TO BE DONE →
Please print every line of the records below, character for character, with nothing added, dropped, or changed.

GIVEN RECORDS →
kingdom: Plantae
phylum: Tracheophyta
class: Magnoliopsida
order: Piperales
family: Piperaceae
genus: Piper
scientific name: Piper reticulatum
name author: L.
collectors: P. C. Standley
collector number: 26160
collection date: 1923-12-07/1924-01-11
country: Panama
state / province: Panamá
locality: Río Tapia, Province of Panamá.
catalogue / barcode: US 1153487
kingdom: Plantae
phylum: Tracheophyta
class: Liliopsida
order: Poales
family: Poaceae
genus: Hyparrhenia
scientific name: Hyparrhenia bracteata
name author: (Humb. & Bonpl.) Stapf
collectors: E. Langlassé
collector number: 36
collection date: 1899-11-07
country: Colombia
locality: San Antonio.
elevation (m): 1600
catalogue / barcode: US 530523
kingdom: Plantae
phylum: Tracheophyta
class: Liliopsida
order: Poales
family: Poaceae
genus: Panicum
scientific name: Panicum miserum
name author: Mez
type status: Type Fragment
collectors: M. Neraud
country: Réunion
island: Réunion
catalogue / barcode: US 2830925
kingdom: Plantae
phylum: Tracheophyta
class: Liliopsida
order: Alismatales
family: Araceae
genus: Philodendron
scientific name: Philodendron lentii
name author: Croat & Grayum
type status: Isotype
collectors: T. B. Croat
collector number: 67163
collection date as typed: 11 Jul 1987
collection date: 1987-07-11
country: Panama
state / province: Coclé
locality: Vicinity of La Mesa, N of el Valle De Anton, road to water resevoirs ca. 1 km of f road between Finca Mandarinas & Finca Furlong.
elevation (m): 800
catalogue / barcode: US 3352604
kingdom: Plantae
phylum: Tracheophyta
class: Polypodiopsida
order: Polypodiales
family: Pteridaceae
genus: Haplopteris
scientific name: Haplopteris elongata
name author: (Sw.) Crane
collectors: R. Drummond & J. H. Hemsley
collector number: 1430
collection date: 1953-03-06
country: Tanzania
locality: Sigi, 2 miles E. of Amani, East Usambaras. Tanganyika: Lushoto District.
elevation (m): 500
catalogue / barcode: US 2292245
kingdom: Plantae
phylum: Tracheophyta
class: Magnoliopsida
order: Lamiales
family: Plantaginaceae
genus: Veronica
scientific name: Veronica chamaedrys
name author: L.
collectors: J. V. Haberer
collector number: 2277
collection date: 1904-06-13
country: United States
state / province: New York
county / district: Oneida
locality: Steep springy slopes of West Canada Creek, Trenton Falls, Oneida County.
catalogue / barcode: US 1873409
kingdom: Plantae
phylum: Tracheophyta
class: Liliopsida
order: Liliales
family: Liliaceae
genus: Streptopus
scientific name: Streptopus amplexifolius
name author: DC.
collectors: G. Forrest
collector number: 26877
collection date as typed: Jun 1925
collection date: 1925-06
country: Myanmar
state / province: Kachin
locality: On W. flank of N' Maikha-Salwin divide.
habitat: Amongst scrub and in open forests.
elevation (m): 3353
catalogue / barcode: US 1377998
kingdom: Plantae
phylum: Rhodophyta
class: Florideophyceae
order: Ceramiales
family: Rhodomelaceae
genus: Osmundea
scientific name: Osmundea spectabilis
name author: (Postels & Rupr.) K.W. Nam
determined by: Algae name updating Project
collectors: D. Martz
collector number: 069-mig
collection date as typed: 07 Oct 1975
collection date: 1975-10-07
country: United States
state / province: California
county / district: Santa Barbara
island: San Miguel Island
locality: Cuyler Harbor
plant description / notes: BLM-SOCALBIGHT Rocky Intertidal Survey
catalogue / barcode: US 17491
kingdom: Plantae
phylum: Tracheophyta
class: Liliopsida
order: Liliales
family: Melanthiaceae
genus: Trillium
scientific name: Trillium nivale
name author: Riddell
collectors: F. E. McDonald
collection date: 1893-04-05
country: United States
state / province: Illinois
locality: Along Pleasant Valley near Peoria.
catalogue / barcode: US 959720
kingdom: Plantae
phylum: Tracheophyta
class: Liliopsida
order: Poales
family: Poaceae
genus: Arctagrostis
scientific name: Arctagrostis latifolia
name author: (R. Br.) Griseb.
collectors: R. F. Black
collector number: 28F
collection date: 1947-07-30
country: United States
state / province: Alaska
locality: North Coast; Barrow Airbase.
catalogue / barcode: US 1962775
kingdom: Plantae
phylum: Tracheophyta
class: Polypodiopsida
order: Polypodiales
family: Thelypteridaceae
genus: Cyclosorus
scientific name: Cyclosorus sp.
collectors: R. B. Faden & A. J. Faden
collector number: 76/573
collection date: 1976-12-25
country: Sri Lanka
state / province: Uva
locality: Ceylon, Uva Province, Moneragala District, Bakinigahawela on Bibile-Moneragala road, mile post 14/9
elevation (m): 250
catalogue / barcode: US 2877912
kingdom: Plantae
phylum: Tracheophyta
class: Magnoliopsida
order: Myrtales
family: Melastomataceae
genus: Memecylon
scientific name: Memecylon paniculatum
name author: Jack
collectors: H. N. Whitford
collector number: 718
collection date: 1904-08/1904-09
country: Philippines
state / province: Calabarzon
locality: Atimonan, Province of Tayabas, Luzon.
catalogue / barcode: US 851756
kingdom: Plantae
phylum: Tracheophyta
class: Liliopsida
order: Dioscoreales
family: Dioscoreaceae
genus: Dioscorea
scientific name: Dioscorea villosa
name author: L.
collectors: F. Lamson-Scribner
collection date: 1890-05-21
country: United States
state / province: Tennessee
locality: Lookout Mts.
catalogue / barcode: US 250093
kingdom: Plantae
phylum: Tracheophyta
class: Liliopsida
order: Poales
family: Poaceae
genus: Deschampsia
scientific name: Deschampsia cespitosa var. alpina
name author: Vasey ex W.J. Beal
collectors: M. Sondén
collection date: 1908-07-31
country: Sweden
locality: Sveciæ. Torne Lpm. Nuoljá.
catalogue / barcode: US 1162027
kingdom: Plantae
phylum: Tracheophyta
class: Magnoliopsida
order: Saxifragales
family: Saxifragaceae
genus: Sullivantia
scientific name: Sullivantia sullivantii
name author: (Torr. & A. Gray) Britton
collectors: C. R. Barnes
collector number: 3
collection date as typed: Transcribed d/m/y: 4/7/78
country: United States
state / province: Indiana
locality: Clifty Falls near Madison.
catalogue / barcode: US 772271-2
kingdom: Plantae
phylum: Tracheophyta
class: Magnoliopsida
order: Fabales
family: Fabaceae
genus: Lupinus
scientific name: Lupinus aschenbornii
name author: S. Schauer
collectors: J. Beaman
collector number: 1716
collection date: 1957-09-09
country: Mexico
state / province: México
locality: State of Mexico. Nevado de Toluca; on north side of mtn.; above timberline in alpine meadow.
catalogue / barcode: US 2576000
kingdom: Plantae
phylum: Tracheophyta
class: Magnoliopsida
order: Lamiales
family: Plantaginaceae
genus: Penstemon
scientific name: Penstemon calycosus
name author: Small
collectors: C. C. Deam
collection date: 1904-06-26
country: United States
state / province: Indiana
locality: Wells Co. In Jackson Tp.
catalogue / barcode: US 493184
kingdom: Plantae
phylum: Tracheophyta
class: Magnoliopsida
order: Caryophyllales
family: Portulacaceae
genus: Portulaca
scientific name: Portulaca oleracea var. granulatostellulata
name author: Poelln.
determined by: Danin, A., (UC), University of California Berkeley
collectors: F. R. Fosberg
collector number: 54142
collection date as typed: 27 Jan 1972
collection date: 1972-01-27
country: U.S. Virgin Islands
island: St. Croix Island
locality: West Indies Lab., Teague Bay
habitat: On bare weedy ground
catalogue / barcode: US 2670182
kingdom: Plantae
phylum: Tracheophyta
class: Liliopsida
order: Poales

TASK RESULT →
kingdom: Plantae
phylum: Tracheophyta
class: Magnoliopsida
order: Piperales
family: Piperaceae
genus: Piper
scientific name: Piper reticulatum
name author: L.
collectors: P. C. Standley
collector number: 26160
collection date: 1923-12-07/1924-01-11
country: Panama
state / province: Panamá
locality: Río Tapia, Province of Panamá.
catalogue / barcode: US 1153487
kingdom: Plantae
phylum: Tracheophyta
class: Liliopsida
order: Poales
family: Poaceae
genus: Hyparrhenia
scientific name: Hyparrhenia bracteata
name author: (Humb. & Bonpl.) Stapf
collectors: E. Langlassé
collector number: 36
collection date: 1899-11-07
country: Colombia
locality: San Antonio.
elevation (m): 1600
catalogue / barcode: US 530523
kingdom: Plantae
phylum: Tracheophyta
class: Liliopsida
order: Poales
family: Poaceae
genus: Panicum
scientific name: Panicum miserum
name author: Mez
type status: Type Fragment
collectors: M. Neraud
country: Réunion
island: Réunion
catalogue / barcode: US 2830925
kingdom: Plantae
phylum: Tracheophyta
class: Liliopsida
order: Alismatales
family: Araceae
genus: Philodendron
scientific name: Philodendron lentii
name author: Croat & Grayum
type status: Isotype
collectors: T. B. Croat
collector number: 67163
collection date as typed: 11 Jul 1987
collection date: 1987-07-11
country: Panama
state / province: Coclé
locality: Vicinity of La Mesa, N of el Valle De Anton, road to water resevoirs ca. 1 km of f road between Finca Mandarinas & Finca Furlong.
elevation (m): 800
catalogue / barcode: US 3352604
kingdom: Plantae
phylum: Tracheophyta
class: Polypodiopsida
order: Polypodiales
family: Pteridaceae
genus: Haplopteris
scientific name: Haplopteris elongata
name author: (Sw.) Crane
collectors: R. Drummond & J. H. Hemsley
collector number: 1430
collection date: 1953-03-06
country: Tanzania
locality: Sigi, 2 miles E. of Amani, East Usambaras. Tanganyika: Lushoto District.
elevation (m): 500
catalogue / barcode: US 2292245
kingdom: Plantae
phylum: Tracheophyta
class: Magnoliopsida
order: Lamiales
family: Plantaginaceae
genus: Veronica
scientific name: Veronica chamaedrys
name author: L.
collectors: J. V. Haberer
collector number: 2277
collection date: 1904-06-13
country: United States
state / province: New York
county / district: Oneida
locality: Steep springy slopes of West Canada Creek, Trenton Falls, Oneida County.
catalogue / barcode: US 1873409
kingdom: Plantae
phylum: Tracheophyta
class: Liliopsida
order: Liliales
family: Liliaceae
genus: Streptopus
scientific name: Streptopus amplexifolius
name author: DC.
collectors: G. Forrest
collector number: 26877
collection date as typed: Jun 1925
collection date: 1925-06
country: Myanmar
state / province: Kachin
locality: On W. flank of N' Maikha-Salwin divide.
habitat: Amongst scrub and in open forests.
elevation (m): 3353
catalogue / barcode: US 1377998
kingdom: Plantae
phylum: Rhodophyta
class: Florideophyceae
order: Ceramiales
family: Rhodomelaceae
genus: Osmundea
scientific name: Osmundea spectabilis
name author: (Postels & Rupr.) K.W. Nam
determined by: Algae name updating Project
collectors: D. Martz
collector number: 069-mig
collection date as typed: 07 Oct 1975
collection date: 1975-10-07
country: United States
state / province: California
county / district: Santa Barbara
island: San Miguel Island
locality: Cuyler Harbor
plant description / notes: BLM-SOCALBIGHT Rocky Intertidal Survey
catalogue / barcode: US 17491
kingdom: Plantae
phylum: Tracheophyta
class: Liliopsida
order: Liliales
family: Melanthiaceae
genus: Trillium
scientific name: Trillium nivale
name author: Riddell
collectors: F. E. McDonald
collection date: 1893-04-05
country: United States
state / province: Illinois
locality: Along Pleasant Valley near Peoria.
catalogue / barcode: US 959720
kingdom: Plantae
phylum: Tracheophyta
class: Liliopsida
order: Poales
family: Poaceae
genus: Arctagrostis
scientific name: Arctagrostis latifolia
name author: (R. Br.) Griseb.
collectors: R. F. Black
collector number: 28F
collection date: 1947-07-30
country: United States
state / province: Alaska
locality: North Coast; Barrow Airbase.
catalogue / barcode: US 1962775
kingdom: Plantae
phylum: Tracheophyta
class: Polypodiopsida
order: Polypodiales
family: Thelypteridaceae
genus: Cyclosorus
scientific name: Cyclosorus sp.
collectors: R. B. Faden & A. J. Faden
collector number: 76/573
collection date: 1976-12-25
country: Sri Lanka
state / province: Uva
locality: Ceylon, Uva Province, Moneragala District, Bakinigahawela on Bibile-Moneragala road, mile post 14/9
elevation (m): 250
catalogue / barcode: US 2877912
kingdom: Plantae
phylum: Tracheophyta
class: Magnoliopsida
order: Myrtales
family: Melastomataceae
genus: Memecylon
scientific name: Memecylon paniculatum
name author: Jack
collectors: H. N. Whitford
collector number: 718
collection date: 1904-08/1904-09
country: Philippines
state / province: Calabarzon
locality: Atimonan, Province of Tayabas, Luzon.
catalogue / barcode: US 851756
kingdom: Plantae
phylum: Tracheophyta
class: Liliopsida
order: Dioscoreales
family: Dioscoreaceae
genus: Dioscorea
scientific name: Dioscorea villosa
name author: L.
collectors: F. Lamson-Scribner
collection date: 1890-05-21
country: United States
state / province: Tennessee
locality: Lookout Mts.
catalogue / barcode: US 250093
kingdom: Plantae
phylum: Tracheophyta
class: Liliopsida
order: Poales
family: Poaceae
genus: Deschampsia
scientific name: Deschampsia cespitosa var. alpina
name author: Vasey ex W.J. Beal
collectors: M. Sondén
collection date: 1908-07-31
country: Sweden
locality: Sveciæ. Torne Lpm. Nuoljá.
catalogue / barcode: US 1162027
kingdom: Plantae
phylum: Tracheophyta
class: Magnoliopsida
order: Saxifragales
family: Saxifragaceae
genus: Sullivantia
scientific name: Sullivantia sullivantii
name author: (Torr. & A. Gray) Britton
collectors: C. R. Barnes
collector number: 3
collection date as typed: Transcribed d/m/y: 4/7/78
country: United States
state / province: Indiana
locality: Clifty Falls near Madison.
catalogue / barcode: US 772271-2
kingdom: Plantae
phylum: Tracheophyta
class: Magnoliopsida
order: Fabales
family: Fabaceae
genus: Lupinus
scientific name: Lupinus aschenbornii
name author: S. Schauer
collectors: J. Beaman
collector number: 1716
collection date: 1957-09-09
country: Mexico
state / province: México
locality: State of Mexico. Nevado de Toluca; on north side of mtn.; above timberline in alpine meadow.
catalogue / barcode: US 2576000
kingdom: Plantae
phylum: Tracheophyta
class: Magnoliopsida
order: Lamiales
family: Plantaginaceae
genus: Penstemon
scientific name: Penstemon calycosus
name author: Small
collectors: C. C. Deam
collection date: 1904-06-26
country: United States
state / province: Indiana
locality: Wells Co. In Jackson Tp.
catalogue / barcode: US 493184
kingdom: Plantae
phylum: Tracheophyta
class: Magnoliopsida
order: Caryophyllales
family: Portulacaceae
genus: Portulaca
scientific name: Portulaca oleracea var. granulatostellulata
name author: Poelln.
determined by: Danin, A., (UC), University of California Berkeley
collectors: F. R. Fosberg
collector number: 54142
collection date as typed: 27 Jan 1972
collection date: 1972-01-27
country: U.S. Virgin Islands
island: St. Croix Island
locality: West Indies Lab., Teague Bay
habitat: On bare weedy ground
catalogue / barcode: US 2670182
kingdom: Plantae
phylum: Tracheophyta
class: Liliopsida
order: Poales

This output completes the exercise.